La Città Provvisoria

16 Maggio 2018
Presunti Sani nella città provvisoria
di Stefano Michelini
Sono stato molto male in questi ultimi giorni. Ho toccato il fondo del dolore. Non ci sono abituato a stare male, perché come quando ero un promettente calciatore, gioco in anticipo. Sono molto attento in modo naturale su anticipare il dolore e gli errori, così attento da essere il massimo della distrazione nel resto della vita normale. Errori di distrazione su cui, come mi piace sempre dire, Freud scriverebbe valanghe di libri anche da morto.
Oggi, per esempio, sono uscito per vendere il mio orologio simbolo, perché la mia reazione al dolore, dopo che l’ho analizzato a fondo è dare via libera all’istinto distruttivo.
Di solito è il contrario: Si subisce un torto assurdo, si sta male come non mai, si reagisce d’istinto e violentemente, poi si analizza il tutto e si ritorna ad una visione chiara di tutto.
Secondo me il mio sistema è più ecologico, perché la violenza ti sale dopo che hai capito e risolto il problema. Se ti arrabbi prima, le tue capacità analitiche sono estremamente ridotte e il dolore resta più a lungo, attivo nella sua tortura lenta.
Ripeto: A me avviene il contrario nella sequenza: Subisco un torto assurdo, sto male come non mai, analizzo il tutto per valutare errori che posso avere commesso, imposto un piano razionale e quando ho ripreso assetto, mi lascio andare al discontrollo totale.
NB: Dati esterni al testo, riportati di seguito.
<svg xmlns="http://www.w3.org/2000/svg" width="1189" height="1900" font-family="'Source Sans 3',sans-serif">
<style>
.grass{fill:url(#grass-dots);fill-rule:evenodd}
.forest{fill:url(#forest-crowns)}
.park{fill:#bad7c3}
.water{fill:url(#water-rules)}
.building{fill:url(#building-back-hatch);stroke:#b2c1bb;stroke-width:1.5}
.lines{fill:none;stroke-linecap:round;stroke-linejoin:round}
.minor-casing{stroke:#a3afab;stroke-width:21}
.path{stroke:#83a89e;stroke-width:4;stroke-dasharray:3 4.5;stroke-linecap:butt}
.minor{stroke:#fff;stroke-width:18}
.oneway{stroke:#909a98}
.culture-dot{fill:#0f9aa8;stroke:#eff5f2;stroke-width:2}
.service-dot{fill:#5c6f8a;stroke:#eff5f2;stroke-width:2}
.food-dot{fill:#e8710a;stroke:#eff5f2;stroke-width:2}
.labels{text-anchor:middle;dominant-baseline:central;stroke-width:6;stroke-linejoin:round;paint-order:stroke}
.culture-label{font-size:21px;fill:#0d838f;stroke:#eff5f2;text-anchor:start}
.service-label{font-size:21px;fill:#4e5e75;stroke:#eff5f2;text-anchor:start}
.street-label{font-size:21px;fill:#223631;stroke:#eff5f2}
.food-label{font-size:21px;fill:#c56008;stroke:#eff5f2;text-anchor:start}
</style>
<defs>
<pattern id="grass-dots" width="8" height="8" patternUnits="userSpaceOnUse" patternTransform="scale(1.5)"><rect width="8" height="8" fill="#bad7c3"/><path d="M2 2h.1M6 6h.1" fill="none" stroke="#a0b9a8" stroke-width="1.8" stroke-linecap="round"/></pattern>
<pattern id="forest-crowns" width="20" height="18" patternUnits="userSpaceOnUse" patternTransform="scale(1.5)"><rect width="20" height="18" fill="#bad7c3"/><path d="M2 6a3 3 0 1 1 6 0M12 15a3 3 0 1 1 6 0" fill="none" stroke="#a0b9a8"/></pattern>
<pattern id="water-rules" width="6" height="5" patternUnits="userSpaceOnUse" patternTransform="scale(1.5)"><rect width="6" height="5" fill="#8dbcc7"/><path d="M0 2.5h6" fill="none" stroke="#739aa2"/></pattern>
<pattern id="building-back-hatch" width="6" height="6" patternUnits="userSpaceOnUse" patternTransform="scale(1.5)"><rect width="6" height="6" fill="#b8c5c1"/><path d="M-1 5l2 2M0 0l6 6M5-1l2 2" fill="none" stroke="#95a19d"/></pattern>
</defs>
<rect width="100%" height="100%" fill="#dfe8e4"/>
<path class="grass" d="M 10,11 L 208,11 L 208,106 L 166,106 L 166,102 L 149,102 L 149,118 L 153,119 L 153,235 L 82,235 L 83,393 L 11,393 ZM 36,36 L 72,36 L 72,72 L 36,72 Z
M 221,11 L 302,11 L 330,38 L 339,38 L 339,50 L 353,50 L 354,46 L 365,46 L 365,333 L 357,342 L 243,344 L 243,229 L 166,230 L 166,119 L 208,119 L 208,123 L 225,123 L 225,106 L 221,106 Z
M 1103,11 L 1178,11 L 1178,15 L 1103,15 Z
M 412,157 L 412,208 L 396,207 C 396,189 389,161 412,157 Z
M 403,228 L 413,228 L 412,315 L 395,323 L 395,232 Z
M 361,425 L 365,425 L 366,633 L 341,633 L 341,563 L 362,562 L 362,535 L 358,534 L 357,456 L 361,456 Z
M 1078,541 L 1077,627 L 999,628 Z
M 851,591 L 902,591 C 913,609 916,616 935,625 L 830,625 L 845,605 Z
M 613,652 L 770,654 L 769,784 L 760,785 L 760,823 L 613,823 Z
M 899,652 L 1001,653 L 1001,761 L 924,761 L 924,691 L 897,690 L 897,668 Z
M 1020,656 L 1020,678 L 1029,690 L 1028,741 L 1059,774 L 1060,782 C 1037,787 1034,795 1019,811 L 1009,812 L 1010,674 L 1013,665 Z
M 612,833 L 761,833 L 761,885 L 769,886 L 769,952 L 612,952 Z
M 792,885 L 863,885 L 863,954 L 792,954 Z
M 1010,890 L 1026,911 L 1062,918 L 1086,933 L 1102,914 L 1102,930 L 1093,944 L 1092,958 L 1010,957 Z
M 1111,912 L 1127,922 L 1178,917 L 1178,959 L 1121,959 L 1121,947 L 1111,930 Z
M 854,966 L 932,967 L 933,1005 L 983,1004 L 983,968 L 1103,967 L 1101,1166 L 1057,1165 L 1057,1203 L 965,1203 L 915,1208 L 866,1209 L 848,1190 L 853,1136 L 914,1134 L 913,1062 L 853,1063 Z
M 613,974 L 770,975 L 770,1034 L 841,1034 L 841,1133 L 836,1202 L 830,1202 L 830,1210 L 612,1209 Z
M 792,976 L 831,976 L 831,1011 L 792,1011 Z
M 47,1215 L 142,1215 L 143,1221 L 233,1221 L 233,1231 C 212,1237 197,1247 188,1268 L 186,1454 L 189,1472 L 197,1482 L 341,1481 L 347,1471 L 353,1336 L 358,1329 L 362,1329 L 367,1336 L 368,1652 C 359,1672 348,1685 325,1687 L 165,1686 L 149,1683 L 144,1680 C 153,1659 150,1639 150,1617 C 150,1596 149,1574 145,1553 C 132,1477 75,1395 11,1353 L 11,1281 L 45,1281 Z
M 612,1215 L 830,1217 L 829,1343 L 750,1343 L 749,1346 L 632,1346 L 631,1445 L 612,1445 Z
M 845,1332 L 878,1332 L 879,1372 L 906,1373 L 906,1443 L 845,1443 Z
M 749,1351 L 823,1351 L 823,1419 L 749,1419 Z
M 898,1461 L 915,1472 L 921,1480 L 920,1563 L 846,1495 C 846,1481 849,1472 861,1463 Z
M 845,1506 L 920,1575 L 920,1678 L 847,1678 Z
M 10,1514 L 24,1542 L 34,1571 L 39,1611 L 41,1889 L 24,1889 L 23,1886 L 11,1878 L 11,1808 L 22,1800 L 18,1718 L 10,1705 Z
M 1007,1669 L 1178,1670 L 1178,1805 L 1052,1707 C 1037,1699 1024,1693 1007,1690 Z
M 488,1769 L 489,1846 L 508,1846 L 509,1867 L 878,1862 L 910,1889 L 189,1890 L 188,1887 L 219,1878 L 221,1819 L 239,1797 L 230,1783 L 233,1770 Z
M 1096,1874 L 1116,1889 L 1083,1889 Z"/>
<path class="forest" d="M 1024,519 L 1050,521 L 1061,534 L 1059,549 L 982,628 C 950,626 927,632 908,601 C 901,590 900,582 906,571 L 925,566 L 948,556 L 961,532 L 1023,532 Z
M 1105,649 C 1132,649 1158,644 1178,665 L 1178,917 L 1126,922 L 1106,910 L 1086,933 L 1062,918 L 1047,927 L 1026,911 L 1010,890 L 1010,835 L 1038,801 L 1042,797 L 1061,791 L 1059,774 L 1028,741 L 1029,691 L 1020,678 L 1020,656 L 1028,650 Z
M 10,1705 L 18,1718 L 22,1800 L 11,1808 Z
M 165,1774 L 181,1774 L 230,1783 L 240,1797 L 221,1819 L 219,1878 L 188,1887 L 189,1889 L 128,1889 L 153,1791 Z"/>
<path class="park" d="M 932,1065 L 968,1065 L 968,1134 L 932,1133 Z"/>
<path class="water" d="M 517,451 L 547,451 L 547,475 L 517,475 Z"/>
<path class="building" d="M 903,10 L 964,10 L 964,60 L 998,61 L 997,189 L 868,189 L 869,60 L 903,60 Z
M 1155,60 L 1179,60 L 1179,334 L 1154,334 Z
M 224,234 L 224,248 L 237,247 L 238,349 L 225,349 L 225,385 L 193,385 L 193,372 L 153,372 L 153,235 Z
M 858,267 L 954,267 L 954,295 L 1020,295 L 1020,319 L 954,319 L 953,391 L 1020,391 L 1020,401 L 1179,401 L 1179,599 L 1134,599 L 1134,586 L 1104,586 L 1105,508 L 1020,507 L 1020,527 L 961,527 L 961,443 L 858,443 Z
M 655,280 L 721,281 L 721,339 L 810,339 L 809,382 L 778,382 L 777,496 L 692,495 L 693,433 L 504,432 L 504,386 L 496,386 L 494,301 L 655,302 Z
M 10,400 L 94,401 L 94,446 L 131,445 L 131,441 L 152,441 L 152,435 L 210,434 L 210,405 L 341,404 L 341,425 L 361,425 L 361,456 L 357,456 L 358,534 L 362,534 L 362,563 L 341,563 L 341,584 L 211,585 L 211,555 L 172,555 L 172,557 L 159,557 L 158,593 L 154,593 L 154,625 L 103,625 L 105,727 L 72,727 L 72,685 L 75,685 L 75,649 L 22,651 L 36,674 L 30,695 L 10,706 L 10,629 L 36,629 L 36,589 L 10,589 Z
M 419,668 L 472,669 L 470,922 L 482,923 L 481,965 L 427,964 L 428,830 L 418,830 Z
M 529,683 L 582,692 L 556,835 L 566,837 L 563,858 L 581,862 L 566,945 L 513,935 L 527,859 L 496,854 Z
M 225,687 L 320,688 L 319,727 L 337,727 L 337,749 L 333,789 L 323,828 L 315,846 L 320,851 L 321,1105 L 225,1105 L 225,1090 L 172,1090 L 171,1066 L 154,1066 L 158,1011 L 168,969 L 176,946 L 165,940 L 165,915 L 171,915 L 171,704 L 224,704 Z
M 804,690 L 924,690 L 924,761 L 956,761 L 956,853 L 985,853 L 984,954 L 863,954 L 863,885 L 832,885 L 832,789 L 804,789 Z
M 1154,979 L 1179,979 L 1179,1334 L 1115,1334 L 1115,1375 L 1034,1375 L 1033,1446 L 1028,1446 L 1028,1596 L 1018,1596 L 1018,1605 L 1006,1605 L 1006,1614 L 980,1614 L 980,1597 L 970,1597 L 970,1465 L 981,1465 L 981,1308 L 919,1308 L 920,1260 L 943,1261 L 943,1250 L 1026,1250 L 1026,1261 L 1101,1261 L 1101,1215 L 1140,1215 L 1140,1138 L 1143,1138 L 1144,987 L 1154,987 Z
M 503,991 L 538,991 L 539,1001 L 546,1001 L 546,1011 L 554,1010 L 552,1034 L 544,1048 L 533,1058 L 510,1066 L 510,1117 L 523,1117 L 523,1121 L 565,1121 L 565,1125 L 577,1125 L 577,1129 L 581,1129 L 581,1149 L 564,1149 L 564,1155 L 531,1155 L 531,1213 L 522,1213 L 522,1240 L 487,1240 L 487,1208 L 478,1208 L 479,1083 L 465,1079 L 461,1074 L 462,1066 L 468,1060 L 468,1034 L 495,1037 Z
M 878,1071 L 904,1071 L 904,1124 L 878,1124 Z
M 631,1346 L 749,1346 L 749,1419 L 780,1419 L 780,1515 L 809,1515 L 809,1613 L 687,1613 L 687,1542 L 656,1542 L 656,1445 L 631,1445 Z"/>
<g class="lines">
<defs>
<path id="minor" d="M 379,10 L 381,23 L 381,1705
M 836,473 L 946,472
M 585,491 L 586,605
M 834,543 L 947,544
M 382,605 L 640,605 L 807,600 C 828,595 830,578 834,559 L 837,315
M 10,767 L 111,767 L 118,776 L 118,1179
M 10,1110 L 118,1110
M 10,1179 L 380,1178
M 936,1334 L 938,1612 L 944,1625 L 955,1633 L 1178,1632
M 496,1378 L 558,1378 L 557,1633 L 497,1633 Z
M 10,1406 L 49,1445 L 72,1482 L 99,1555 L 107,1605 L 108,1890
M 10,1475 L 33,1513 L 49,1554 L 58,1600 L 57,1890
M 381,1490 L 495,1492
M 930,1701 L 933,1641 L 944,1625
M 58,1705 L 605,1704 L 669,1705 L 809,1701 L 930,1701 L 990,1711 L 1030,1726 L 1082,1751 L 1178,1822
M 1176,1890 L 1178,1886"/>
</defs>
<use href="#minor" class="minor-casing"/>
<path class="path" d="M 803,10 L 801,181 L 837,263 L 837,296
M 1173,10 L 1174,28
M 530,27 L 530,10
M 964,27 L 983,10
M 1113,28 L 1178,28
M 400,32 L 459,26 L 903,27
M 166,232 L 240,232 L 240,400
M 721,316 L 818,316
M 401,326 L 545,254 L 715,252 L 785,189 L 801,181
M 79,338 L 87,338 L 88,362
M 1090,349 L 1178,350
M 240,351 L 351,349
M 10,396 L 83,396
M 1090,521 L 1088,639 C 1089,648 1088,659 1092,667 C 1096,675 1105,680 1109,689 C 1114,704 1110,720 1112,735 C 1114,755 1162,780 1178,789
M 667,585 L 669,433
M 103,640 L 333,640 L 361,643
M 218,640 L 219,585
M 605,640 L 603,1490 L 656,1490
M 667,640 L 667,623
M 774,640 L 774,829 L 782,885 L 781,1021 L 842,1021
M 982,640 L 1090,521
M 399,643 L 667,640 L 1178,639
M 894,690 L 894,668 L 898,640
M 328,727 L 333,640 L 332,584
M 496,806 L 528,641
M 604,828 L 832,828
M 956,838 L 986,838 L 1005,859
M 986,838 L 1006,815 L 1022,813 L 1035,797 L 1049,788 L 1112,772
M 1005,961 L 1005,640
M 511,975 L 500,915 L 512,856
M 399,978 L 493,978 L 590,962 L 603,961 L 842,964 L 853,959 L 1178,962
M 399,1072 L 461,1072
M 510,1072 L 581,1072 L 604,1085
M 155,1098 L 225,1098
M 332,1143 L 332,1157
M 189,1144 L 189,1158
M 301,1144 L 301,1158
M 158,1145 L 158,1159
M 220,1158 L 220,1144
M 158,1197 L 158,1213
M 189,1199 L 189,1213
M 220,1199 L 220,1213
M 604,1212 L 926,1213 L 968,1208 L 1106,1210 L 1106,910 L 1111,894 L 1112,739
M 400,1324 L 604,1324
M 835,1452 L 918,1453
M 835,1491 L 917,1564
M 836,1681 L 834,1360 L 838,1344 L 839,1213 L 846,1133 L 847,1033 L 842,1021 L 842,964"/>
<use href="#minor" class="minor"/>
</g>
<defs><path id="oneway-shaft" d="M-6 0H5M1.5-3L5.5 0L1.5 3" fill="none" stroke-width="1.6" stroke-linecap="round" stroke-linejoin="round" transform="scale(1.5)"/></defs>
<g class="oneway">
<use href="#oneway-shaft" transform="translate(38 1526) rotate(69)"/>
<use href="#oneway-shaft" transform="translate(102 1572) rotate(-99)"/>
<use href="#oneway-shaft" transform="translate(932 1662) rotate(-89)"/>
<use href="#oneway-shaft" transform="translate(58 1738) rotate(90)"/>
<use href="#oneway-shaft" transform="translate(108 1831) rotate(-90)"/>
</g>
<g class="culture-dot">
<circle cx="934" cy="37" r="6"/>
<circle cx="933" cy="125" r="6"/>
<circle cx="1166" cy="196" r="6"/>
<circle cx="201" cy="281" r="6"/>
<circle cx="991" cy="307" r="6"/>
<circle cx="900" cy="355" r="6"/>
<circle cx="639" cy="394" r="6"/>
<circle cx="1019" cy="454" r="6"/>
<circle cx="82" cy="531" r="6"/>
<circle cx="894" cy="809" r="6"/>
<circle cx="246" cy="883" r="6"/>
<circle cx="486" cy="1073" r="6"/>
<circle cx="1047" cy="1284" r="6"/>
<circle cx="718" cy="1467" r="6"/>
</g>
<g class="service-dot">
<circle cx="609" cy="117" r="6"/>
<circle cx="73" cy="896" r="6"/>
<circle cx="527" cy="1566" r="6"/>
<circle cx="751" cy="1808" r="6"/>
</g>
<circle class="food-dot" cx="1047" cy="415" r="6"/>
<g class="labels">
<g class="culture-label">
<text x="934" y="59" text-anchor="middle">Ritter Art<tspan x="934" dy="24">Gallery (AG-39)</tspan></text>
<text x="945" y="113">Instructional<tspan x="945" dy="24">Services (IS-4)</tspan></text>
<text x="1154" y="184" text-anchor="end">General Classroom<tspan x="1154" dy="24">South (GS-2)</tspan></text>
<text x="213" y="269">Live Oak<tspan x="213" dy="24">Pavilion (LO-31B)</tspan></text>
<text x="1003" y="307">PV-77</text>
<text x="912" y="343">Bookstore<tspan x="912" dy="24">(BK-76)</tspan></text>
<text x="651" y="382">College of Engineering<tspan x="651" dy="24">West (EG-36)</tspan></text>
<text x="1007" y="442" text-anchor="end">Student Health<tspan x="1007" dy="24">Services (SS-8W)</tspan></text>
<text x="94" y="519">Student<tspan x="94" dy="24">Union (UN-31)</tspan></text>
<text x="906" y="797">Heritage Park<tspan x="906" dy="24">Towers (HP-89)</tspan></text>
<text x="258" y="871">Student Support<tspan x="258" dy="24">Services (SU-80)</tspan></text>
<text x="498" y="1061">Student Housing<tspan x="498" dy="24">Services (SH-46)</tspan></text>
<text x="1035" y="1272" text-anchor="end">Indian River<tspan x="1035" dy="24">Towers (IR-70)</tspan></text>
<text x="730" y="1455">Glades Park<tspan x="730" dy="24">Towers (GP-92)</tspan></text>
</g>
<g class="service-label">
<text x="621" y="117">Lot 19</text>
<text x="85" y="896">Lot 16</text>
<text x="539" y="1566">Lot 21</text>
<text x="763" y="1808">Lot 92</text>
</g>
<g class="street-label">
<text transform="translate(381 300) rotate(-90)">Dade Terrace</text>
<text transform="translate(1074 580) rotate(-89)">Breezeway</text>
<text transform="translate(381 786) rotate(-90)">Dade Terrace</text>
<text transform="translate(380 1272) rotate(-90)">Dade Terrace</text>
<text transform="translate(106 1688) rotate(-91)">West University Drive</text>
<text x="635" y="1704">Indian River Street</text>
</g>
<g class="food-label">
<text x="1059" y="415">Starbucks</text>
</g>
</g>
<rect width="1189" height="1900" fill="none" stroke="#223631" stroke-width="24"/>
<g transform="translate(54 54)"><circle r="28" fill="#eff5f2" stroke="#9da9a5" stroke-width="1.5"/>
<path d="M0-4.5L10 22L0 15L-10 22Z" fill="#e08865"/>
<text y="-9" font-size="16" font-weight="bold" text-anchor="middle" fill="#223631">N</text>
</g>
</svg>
In questo caso specifico, ho eliminato dal Mac una collezione di 21507 foto, selezionate come solo un ossessivo sa fare. Non mi ha dato soddisfazione, perché so che ci sono copie negli hard disk e in Cloud. Quelle in Cloud le ho eliminate, ma gli hard disk sono inscatolati in un trasloco per non so dove.
Dovevo fare di più e ho deciso di vendere l’orologio, il mio simbolo vintage, un Patek Philippe ultrapiatto, che chi mi conosce sa quanto valore simbolico abbia per me. E’ il regalo che mi feci al ritorno dall’America, nel 1995. Era un orologio d’epoca. Se volete, potete vederlo nel post le Basi Cognitive del Perdono. Una meraviglia.
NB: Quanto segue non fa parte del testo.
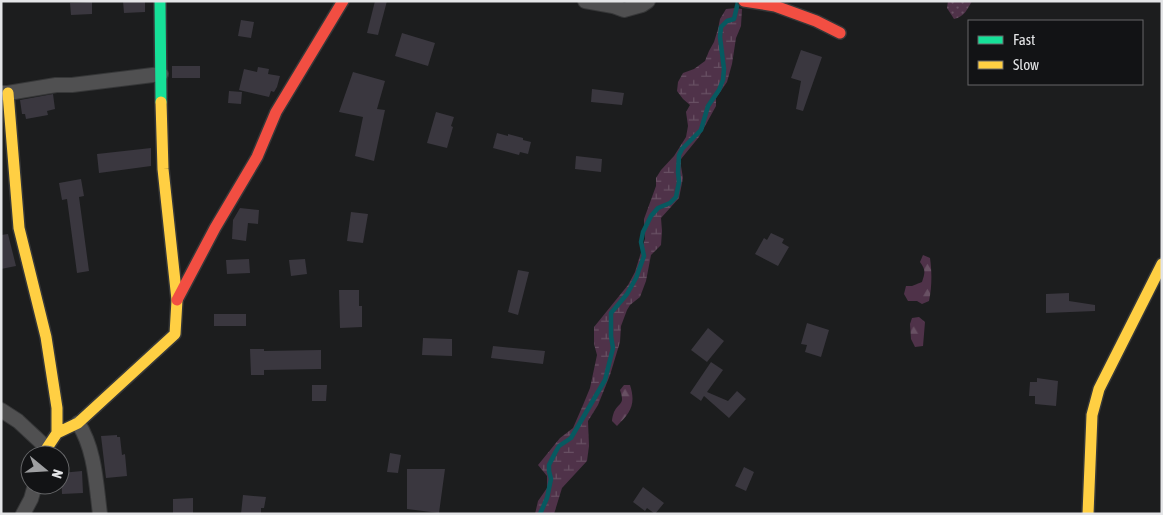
<svg xmlns="http://www.w3.org/2000/svg" width="1163" height="515" font-family="'Asap Condensed',sans-serif">
<style>
.grass{fill:url(#grass-dots)}
.forest{fill:url(#forest-firs)}
.wetland{fill:url(#wetland-marsh)}
.lines{fill:none;stroke-linecap:round;stroke-linejoin:round}
.stream{stroke:#075960;stroke-width:4.5}
.building{fill:#3a373f}
.street-casing{stroke:#363738;stroke-width:16}
.fast-casing{stroke:#363738;stroke-width:14}
.slow-casing{stroke:#363738;stroke-width:14}
.jam-casing{stroke:#363738;stroke-width:14}
.street{stroke:#505051;stroke-width:14}
.fast{stroke:#16e098;stroke-width:11}
.slow{stroke:#ffcf43;stroke-width:11}
.jam{stroke:#f24e42;stroke-width:11}
</style>
<defs>
<pattern id="grass-dots" width="8" height="8" patternUnits="userSpaceOnUse" patternTransform="scale(1.25)"><rect width="8" height="8" fill="#4f3249"/><path d="M2 2h.1M6 6h.1" fill="none" stroke="#685063" stroke-width="1.8" stroke-linecap="round"/></pattern>
<pattern id="forest-firs" width="22" height="20" patternUnits="userSpaceOnUse" patternTransform="scale(1.25)"><rect width="22" height="20" fill="#4f3249"/><path d="M5 1l3.5 6h-7zM16 11l3.5 6h-7z" fill="#685063"/></pattern>
<pattern id="wetland-marsh" width="20" height="14" patternUnits="userSpaceOnUse" patternTransform="scale(1.25)"><rect width="20" height="14" fill="#4f3249"/><path d="M1 5h8M5 5V1M11 12h8M15 12V8" fill="none" stroke="#685063"/></pattern>
</defs>
<rect width="100%" height="100%" fill="#1c1d1e"/>
<path class="grass" d="M948,1H972C967,10 964,17 954,19L947,8Z"/>
<path class="forest" d="M923,255L930,258C932,272 932,287 929,301L922,304L917,301H908L904,294L906,286H912L922,282C925,273 926,270 920,262Z
M919,317L925,322L923,346L915,347L911,339L910,324L912,318Z
M624,385H630C636,404 631,412 617,426L612,421C612,418 613,415 614,412C620,401 625,405 620,390Z"/>
<path class="wetland" d="M736,8L742,9L741,26L736,38L732,64L727,82L716,98V106L699,137L681,159V166L683,178L679,198L661,218L662,231L661,245L651,255L646,281L640,297L630,305L627,310L621,326L620,342L610,375L598,405L588,421L589,446L587,461L562,488L554,514H535L538,501L547,488V476L538,465L560,438L573,428L583,405L590,388L597,355L594,344V327L628,285L635,272L645,239L644,219L656,186V178L661,170L674,156L686,137L688,126L686,112L690,105L683,99L677,91L678,82L683,73L694,69L705,61L709,51L714,42L718,29L720,19L726,9Z"/>
<g class="lines">
<path class="stream" d="M540,514L547,498L551,479L549,471V465L555,453L559,446L571,438L605,380L613,348L611,336V313L627,294L636,278L644,256L641,242L643,232L651,216L658,208L670,203L676,197L679,182L678,172L679,155L682,149L701,130L708,106L719,90L723,80L724,69L720,37L721,27L727,21L734,19L738,2"/>
</g>
<path class="building" d="M123,1H145V12L124,13Z
M375,1H387L378,35L367,33Z
M92,2V14L71,15L70,3Z
M241,20L254,22L251,38L238,36Z
M402,33L435,43L428,66L395,56Z
M801,50L822,57L803,111L796,109L801,81L791,78Z
M172,66H200V78H172Z
M258,67L269,69L268,74L280,76L277,87L274,92L271,91L269,97L239,90L244,69L257,72Z
M353,72L385,81L377,109L385,110L374,161L355,156L363,117L339,112Z
M592,89L624,93L622,105L591,102Z
M229,91L242,92L241,104L228,103Z
M53,94L55,109L47,111L48,115L26,119L25,114H22L20,100Z
M436,112L454,117L451,126L453,127L447,148L427,143Z
M497,133L508,136V134L523,138V140L531,142L528,154L520,152L519,155L493,148Z
M151,148V166L99,173L97,154Z
M576,156L602,159L601,172L575,169Z
M81,179L84,196L79,197L89,271L77,273L67,199L62,200L59,183Z
M240,208L259,210L258,224L248,223L246,241L232,239L233,220Z
M351,212L368,214L363,243L347,241Z
M771,233L784,239L782,243L789,247L778,266L755,254L764,238L767,240Z
M8,234L16,266L1,269V235Z
M249,259L250,273L227,274L226,260Z
M305,259L307,274L291,276L289,260Z
M518,270L529,272L518,315L508,312Z
M339,290H359V306H362V327L340,328Z
M1069,293V301L1095,305V311L1046,313V294Z
M214,314H246V326H214Z
M807,323L829,330L821,357L805,352L807,345L801,344Z
M708,328L724,341L707,362L691,350Z
M423,338L452,339V356L422,355Z
M493,346L545,351L543,364L491,358Z
M250,349H264V351L321,350V369L264,370V375H251Z
M711,362L723,370L707,392L728,401L737,391L746,399L729,418L704,396L701,401L690,393Z
M1037,378L1058,381L1056,406L1035,404V396H1029L1030,382H1037Z
M312,385H327L326,401H312Z
M117,435V437H120L122,455L125,454L127,476L106,478L101,436Z
M390,453L401,455L398,473L387,472Z
M744,467L754,472L746,491L735,486Z
M407,469H445L439,513L407,509Z
M82,471L83,493L62,494L61,473Z
M643,487L664,503L655,514L647,508L645,511L633,502Z
M243,495L266,497L264,508H261V514H241Z
M193,498V514H173V499Z"/>
<g class="lines">
<defs>
<path id="street" d="M585,1L613,6L624,10L642,5L648,1
M1,93H8L56,85H72L161,74
M1,410L18,421L47,448
M78,423C95,449 96,483 100,514
M23,514L31,499L35,485"/>
<path id="fast" d="M160,1L161,102"/>
<path id="slow" d="M8,93L19,228L46,337L57,408V433
M45,455L47,448L57,433L78,423L175,334L177,300L163,169L161,102
M1088,514L1092,415L1099,389L1162,264"/>
<path id="jam" d="M744,1L775,6L816,21L840,33
M177,300L215,228L257,157L276,112L343,1"/>
</defs>
<use href="#street" class="street-casing"/>
<use href="#fast" class="fast-casing"/>
<use href="#slow" class="slow-casing"/>
<use href="#jam" class="jam-casing"/>
<use href="#street" class="street"/>
<use href="#fast" class="fast"/>
<use href="#slow" class="slow"/>
<use href="#jam" class="jam"/>
</g>
<rect width="1163" height="515" fill="none" stroke="#e4e5e7" stroke-width="5"/>
<rect x="968" y="20" width="175" height="65" fill="#121315" stroke="#666769"/>
<rect x="978" y="36" width="25" height="8" fill="#16e098" stroke="#666769"/>
<text x="1013" y="45" font-size="15" fill="#e4e5e7">Fast</text>
<rect x="978" y="61" width="25" height="8" fill="#ffcf43" stroke="#666769"/>
<text x="1013" y="70" font-size="15" fill="#e4e5e7">Slow</text>
<g transform="translate(45 470) rotate(108)"><circle r="24" fill="#121315" stroke="#666769"/>
<path d="M0-4L9 19L0 12L-9 19Z" fill="#9e9fa1"/>
<text y="-8" font-size="14" font-weight="bold" text-anchor="middle" fill="#e4e5e7">N</text>
</g>
</svg>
Era fermo sulle 9.50 da due anni ma in questi giorni, forse se lo sentiva, era arrivato alle 9.59, come per dirmi sono ancora vivo.
E’ stato bello vederlo aprire in due, ricordare, in quei pochi secondi, l’ultima volta in cui ho visto gli occhi del mio bambino.
Sentire l’orefice dire quanto fosse umido, senza più il vuoto interno, dava importanza al fatto che non funzionasse, mentre io adoravo la sua presunta sana volontà di non segnare il tempo: contrariamente al comune pensare, è un orologio fermo che ti dice quanto vale il tempo. TI dice Ora e Subito.
Inebriato da un vero gesto distruttivo, nel privato del mio essere, ho preso i trecento euro dell’oro, sono uscito e mi sono perso nelle strade di Roma per trovarmi nella Città Provvisoria, in cui ho sempre incontrato qualcuno di interessante con cui scambiare alienità.
Oggi, che volevo festeggiare questa parziale opera distruttrice, non ho trovato nessuno per molti chilometri.
Poi, ho intravisto una sagoma rarefatta molto lontana e ho accelerato il passo; mano mano che mi avvicinavo, capivo che era il mio bambino, ma invece di definirsi di più si rarefaceva fino a sparire del tutto, quando ormai ero a un metro da lui.
Solo un biglietto vicino all’impronta dei suoi piedini
Una dedica: Per il mio papà.
L’ho tenuto in mano per un pò, per paura che si dissolvesse, ma poi non ce l’ho fatta più e l’ho aperto:
Caro papà questa è la storia: Un Maestro zen disse al suo allievo :"Questo è un bastone"; mentre l’allievo stava per prenderlo, il Maestro disse che se lo prendeva gli rompeva la schiena; ma anche se non lo prendeva gli avrebbe rotto la schiena; terminò la sua lezione dicendogli che se stava fermo ancora un pò gli avrebbe rotto la schiena lo stesso. L’allievo lo guardò negli occhi, prese il bastone e lo spezzò in due parti, che dispose in ordine sul tavolo del maestro e abbassò il capo in segno di rispetto.
Di colpo mi sono ritrovato nel negozio dell’orefice. Il mio orologio era ancora lì, intatto. Segnava le 9.59.